Morador de Blumenau relembra sua participação na prova
Em conversa com a reportagem do ND+, Juliano Gehrke, de 49 anos de idade, revela que esta foi a terceira vez que ele participou do desafio “BikingMan Brazil”, que ocorreu de 25 a 30 de setembro de 2023, no Estado de São Paulo.
Juliano conta que o desafio possui origem europeia e também teve competidores estrangeiros. Porém, foram os brasileiros que levaram a melhor.
“A maioria das provas deste grupo se concentra na Europa, então o Brasil é a única etapa que acontece fora da Europa. É quase como se fosse um campeonato mundial de ultraciclismo”, disse o professor ao ND+.
Sempre na segunda colocação do pódio, em 2021, 2022 e 2023, Juliano conta que pela primeira vez participou da prova sem parar para dormir, apenas com pausas para refeições.
Trajeto feito pelo ciclista alternava entre asfalto e terra
O trajeto desta edição foi semelhante ao das duas anteriores, com início e término em Santo Antônio do Pinhal, cidade próxima de Campos do Jordão, na região Serrana de São Paulo.
“Nas duas edições anteriores, a gente pegou praticamente chuva o dia todo e esse ano a gente teve já uma condição de tempo oposta, a gente pegou muito calor. Então teve dias aí que a gente pegou 44°C durante o dia e lá na Serra do Itatiaia (RJ) a temperatura já baixava pra 10, 8°C”, descreve.
Boa parte do percurso se deu em São Paulo, com rápidas passagens por Rio de Janeiro e Minas Gerais. Após a largada em Santo Antônio do Pinhal, foi hora de descer a serra e chegar à região de Taubaté, novamente subindo para a região do Alto Tietê, próximo a Mogi das Cruzes.
Posteriormente, após passar por um bom trecho entre lagos e represas, como Paraibuna, o ciclista seguiu para o litoral, descendo em Ubatuba (SP), até chegar à vila histórica de Paraty, no Rio de Janeiro.
“Foram aproximadamente 650 quilômetros de asfalto e 350 quilômetros de estrada de terra. Geralmente, o mapa jogava para estradas secundárias, nunca rodovias principais. Então fomos intercalando entre estrada de terra e trechos de asfalto. Acho que o único trecho em uma rodovia principal era esse que ligava Paraibuna a Ubatuba, que desce para o litoral”, conta.

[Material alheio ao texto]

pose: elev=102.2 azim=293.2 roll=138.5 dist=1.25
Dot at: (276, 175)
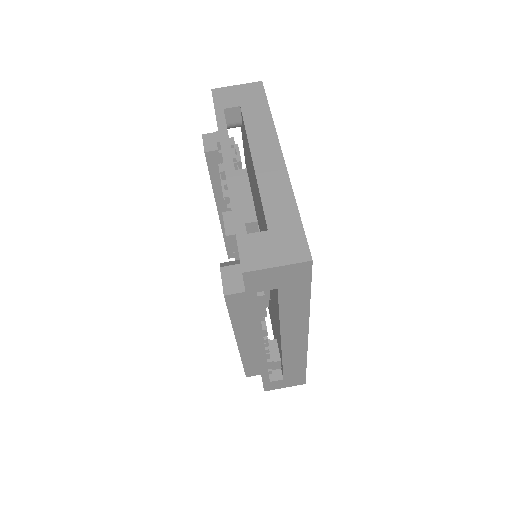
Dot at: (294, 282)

Após passar pelas paisagens paradisíacas do Litoral Norte de São Paulo e Sul do Rio de Janeiro, novamente os ciclistas subiram a serra, passando por uma longa área rural, até chegar a outra cidade fluminense com uma história muito rica: Resende.
Lá, o ciclista seguiu até o Parque Nacional do Itatiaia, uma das regiões mais geladas do Rio de Janeiro, que em algumas épocas do ano chega a registrar temperaturas negativas.
Desta vez, o competidor afirma que foi mais tranquilo passar pela região e que o tempo colaborou. Mas em edições anteriores, passou por momentos tensos na descida do Itatiaia, na divisa entre Rio de Janeiro e Minas Gerais.
“Ano passado, quando eu desci o Itatiaia, tive uma hipotermia e fui acudido por um morador. Estava chovendo muito e precisei ser socorrido. Tem esses lados aí nesse tipo de prova, ainda mais pois o corpo está desgastado, tudo isso complica”, disse o professor.
Pouco a pouco, após a subida e a descida mais íngreme de toda a prova, a competição retorna a São Paulo, passando por cidades como Queluz, Cunha e Cachoeira Paulista.
Ao final, há uma nova subida intensa, menor que as anteriores, entre Pindamonhangaba e Campos do Jordão. Na visão do atleta, a mais difícil de todas.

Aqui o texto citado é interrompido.